Entries provided:
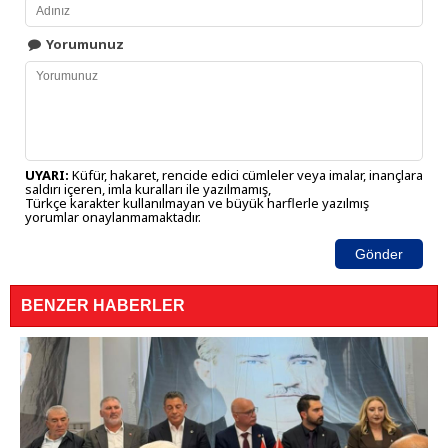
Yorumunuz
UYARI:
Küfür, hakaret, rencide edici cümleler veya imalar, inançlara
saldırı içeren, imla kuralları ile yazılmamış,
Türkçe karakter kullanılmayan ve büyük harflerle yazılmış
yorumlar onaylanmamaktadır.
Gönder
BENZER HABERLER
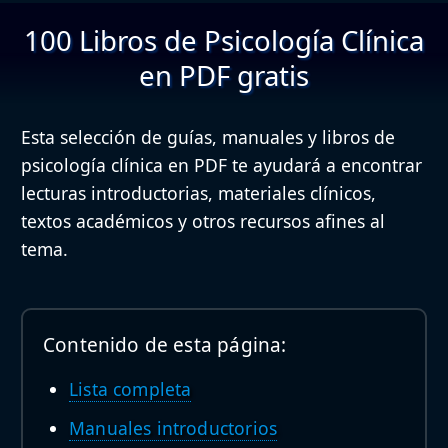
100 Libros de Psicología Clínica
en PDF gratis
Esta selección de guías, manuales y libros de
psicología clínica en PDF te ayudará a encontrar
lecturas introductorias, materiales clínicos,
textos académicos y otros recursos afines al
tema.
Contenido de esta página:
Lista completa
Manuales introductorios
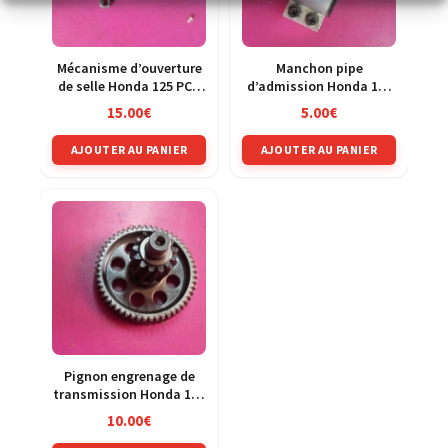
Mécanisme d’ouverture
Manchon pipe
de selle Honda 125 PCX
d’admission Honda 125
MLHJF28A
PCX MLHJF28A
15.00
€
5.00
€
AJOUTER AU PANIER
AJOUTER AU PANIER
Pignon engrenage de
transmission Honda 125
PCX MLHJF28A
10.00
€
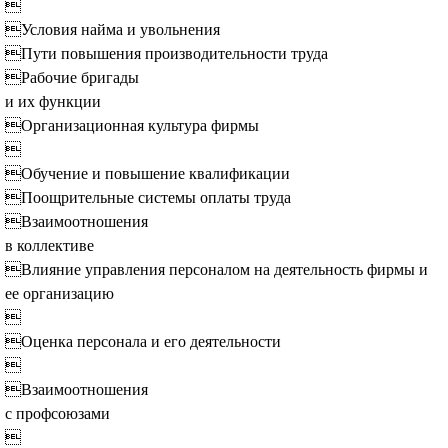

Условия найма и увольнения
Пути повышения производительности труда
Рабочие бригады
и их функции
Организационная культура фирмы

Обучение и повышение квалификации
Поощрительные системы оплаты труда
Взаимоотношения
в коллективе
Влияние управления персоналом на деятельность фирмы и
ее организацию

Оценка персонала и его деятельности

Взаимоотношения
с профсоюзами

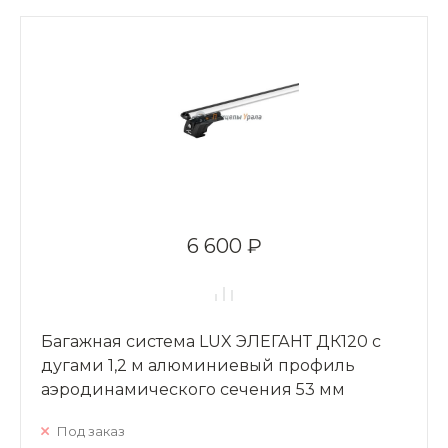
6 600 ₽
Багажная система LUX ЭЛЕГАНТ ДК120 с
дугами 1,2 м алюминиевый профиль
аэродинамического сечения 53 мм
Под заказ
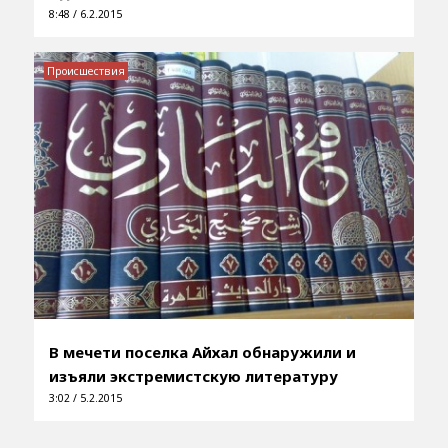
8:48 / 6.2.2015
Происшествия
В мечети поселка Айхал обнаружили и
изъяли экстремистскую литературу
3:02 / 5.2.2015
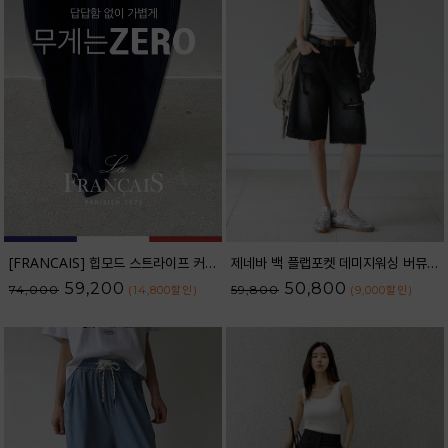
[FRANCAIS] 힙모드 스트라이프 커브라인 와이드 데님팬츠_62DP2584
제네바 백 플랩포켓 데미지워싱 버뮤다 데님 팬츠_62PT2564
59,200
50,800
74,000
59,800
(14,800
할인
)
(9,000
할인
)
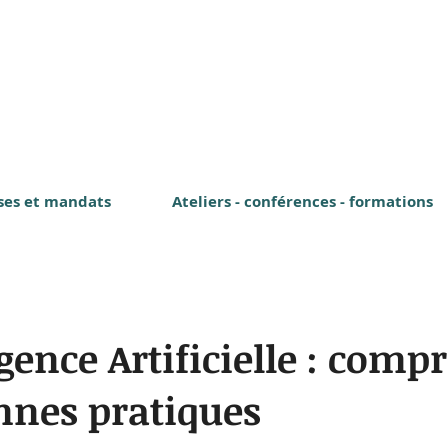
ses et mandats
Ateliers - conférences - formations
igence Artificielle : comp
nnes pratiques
...
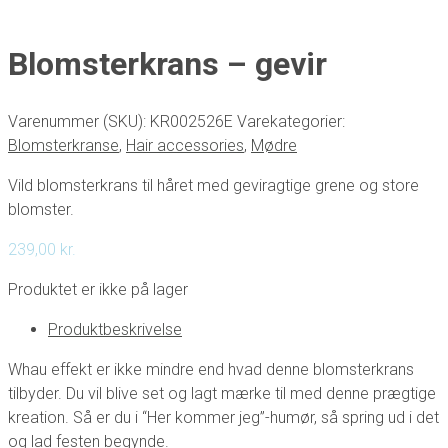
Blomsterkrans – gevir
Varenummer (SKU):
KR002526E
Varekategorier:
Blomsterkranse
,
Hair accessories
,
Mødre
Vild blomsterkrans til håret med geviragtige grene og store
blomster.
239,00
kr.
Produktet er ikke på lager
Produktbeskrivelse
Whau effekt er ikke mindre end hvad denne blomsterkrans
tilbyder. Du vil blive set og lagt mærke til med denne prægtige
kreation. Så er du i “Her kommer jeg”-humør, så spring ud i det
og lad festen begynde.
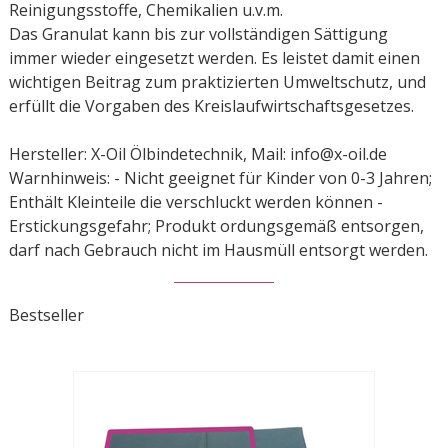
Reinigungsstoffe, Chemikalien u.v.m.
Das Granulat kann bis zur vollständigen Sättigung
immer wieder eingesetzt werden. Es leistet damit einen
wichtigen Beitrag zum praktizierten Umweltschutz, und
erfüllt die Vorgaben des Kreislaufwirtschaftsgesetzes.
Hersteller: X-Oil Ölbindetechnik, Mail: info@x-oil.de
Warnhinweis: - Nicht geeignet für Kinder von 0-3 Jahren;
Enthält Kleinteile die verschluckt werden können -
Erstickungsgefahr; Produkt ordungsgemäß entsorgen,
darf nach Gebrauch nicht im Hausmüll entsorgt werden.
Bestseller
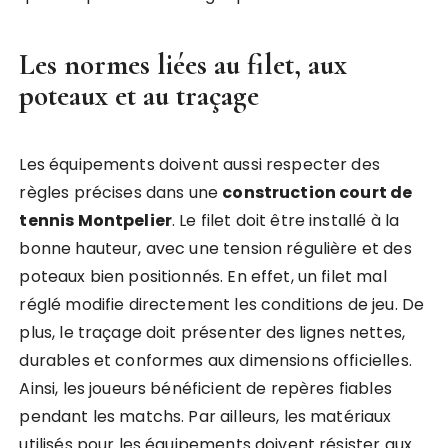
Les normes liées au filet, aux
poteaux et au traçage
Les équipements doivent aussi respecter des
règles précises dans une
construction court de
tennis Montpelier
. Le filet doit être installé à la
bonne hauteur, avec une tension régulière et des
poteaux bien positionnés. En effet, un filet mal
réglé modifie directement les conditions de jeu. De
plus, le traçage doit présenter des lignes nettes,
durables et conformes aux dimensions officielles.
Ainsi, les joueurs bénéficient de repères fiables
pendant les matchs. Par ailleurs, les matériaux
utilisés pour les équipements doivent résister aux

Task prompt: Copy every line above in which the string "ikke" shows up.

Finished task:
Produktet er ikke på lager
Whau effekt er ikke mindre end hvad denne blomsterkrans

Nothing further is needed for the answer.